These actions include all the possible horizontal and vertical actions. These actions can be activated by dots and boxes play game, where you input the two coordinates and returns the new state with your new action and the algorithms new action. All the actions by the algorithm for the computer play are the functions with comp in front of the name. These include:
- comp_try_box 
- get_comp_turns
- comp_play

### 2.3. Transitions
The transition of $(s'|s,a)$ where s' is the new state, s is the previous state and a represents one of the actions. $s'$ will be decided by the previous state in combination with the action, because it will depend on the new actions what the new stat looks like. The probability $P$ of these transitions will depend on the strategy of the algorithm.

### 2.4. Rewards
The reword of a specific transition, also $R(s,a,s')$ will depend on how successful the algorithm was. If the algorithm is closer to creating a box, or did create a box, then the reword should be higher then actions that do the opposite.

### 2.5. Policy
Not yet decided. 

In [47]:
game = DotsAndBoxes(2)
game.show_game()

--------------------

    a   b   c

 0  +   +   +
                
             
 1  +   +   +
                
             
 2  +   +   +


--------------------

score of player one ( P ) : 0
score of player two ( C ) : 0


In [48]:
print(game.actions)
game.play_game("c0", "c1")
print(game.actions)

[['a0', 'a1'], ['a1', 'a2'], ['b0', 'b1'], ['b1', 'b2'], ['c0', 'c1'], ['c1', 'c2'], ['a0', 'b0'], ['b0', 'c0'], ['a1', 'b1'], ['b1', 'c1'], ['a2', 'b2'], ['b2', 'c2']]

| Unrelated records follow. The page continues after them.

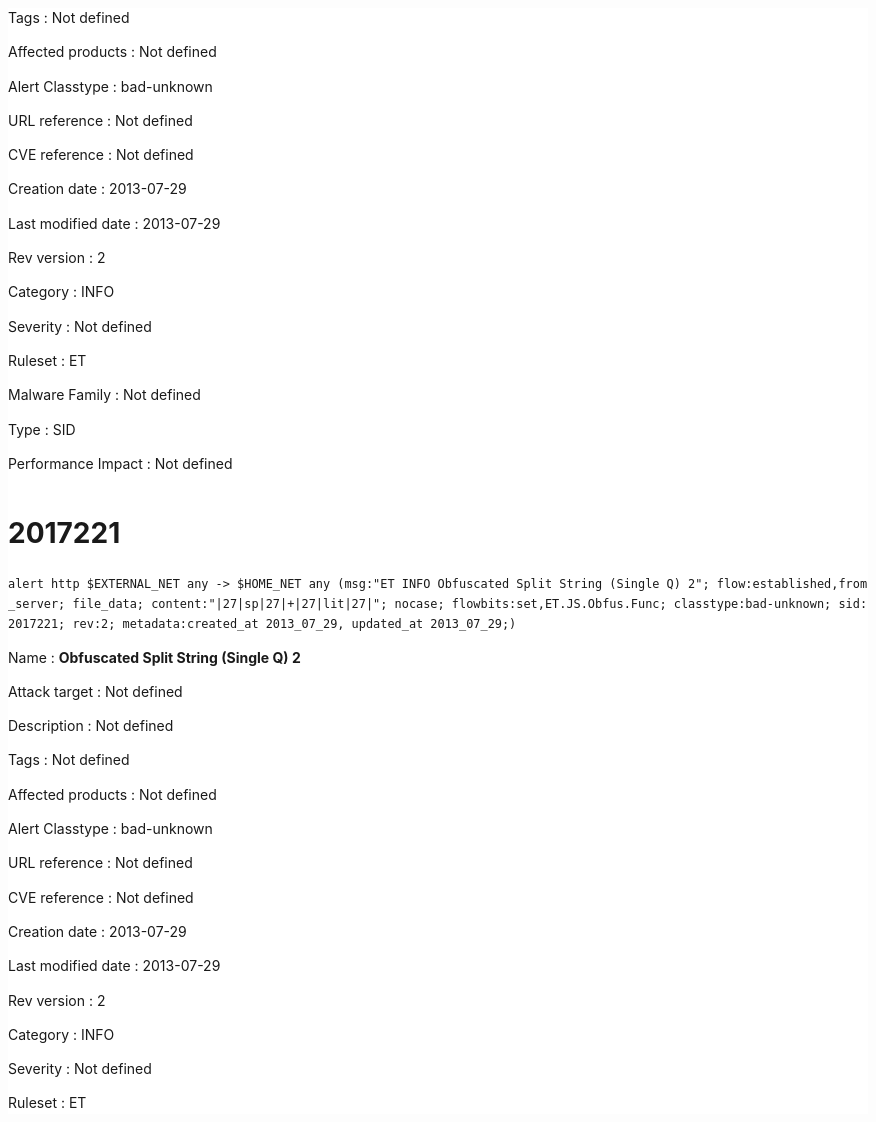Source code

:Tags : Not defined

Affected products : Not defined

Alert Classtype : bad-unknown

URL reference : Not defined

CVE reference : Not defined

Creation date : 2013-07-29

Last modified date : 2013-07-29

Rev version : 2

Category : INFO

Severity : Not defined

Ruleset : ET

Malware Family : Not defined

Type : SID

Performance Impact : Not defined

# 2017221
`alert http $EXTERNAL_NET any -> $HOME_NET any (msg:"ET INFO Obfuscated Split String (Single Q) 2"; flow:established,from_server; file_data; content:"|27|sp|27|+|27|lit|27|"; nocase; flowbits:set,ET.JS.Obfus.Func; classtype:bad-unknown; sid:2017221; rev:2; metadata:created_at 2013_07_29, updated_at 2013_07_29;)
` 

Name : **Obfuscated Split String (Single Q) 2** 

Attack target : Not defined

Description : Not defined

Tags : Not defined

Affected products : Not defined

Alert Classtype : bad-unknown

URL reference : Not defined

CVE reference : Not defined

Creation date : 2013-07-29

Last modified date : 2013-07-29

Rev version : 2

Category : INFO

Severity : Not defined

Ruleset : ET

Computer play: line created between b1 and c1 

--------------------

    a   b   c

 0  +   +   +
            |   
            |
 1  +   +___+
                
             
 2  +   +   +


--------------------

score of player one ( P ) : 0
score of player two ( C ) : 0
[['a0', 'a1'], ['a1', 'a2'], ['b0', 'b1'], ['b1', 'b2'], ['c1', 'c2'], ['a0', 'b0'], ['b0', 'c0'], ['a1', 'b1'], ['a2', 'b2'], ['b2', 'c2']]


In [29]:
game.play_game("b0", "b1")


Computer play: line created between a1 and b1 

--------------------

    a   b   c

 0  +   +   +
        |   |   
        |   |
 1  +___+   +
                
             
 2  +___+   +


--------------------

score of player one ( P ) : 0
score of player two ( C ) : 0


In [30]:
game.play_game("b2", "c2")


Computer play: line created between c1 and c2 

--------------------

    a   b   c

 0  +   +   +
        |   |   
        |   |
 1  +___+   +
            |   
            |
 2  +___+___+


--------------------

score of player one ( P ) : 0
score of player two ( C ) : 0


In [31]:
game.play_game("a1", "a2")


Computer play: line created between b1 and b2 


Computer play: line created between b1 and c1 


Computer play: line created between b0 and c0 


Computer play: line created between a0 and a1 

--------------------

    a   b   c

 0  +   +___+
    |   |   |   
    |   | C |
 1  +___+___+
    |   |   |   
    | C | C |
 2  +___+___+


--------------------

score of player one ( P ) : 0
score of player two ( C ) : 3


In [633]:
for i  in game.rewards:
    print(f"reward -> {i}")

print(f"The total rewards are {sum(game.rewards)}")
print(f"The total rewards are {game.total_rewards_calculator()}")

reward -> -10
reward -> 0
reward -> -4
The total rewards are -14
The total rewards are -14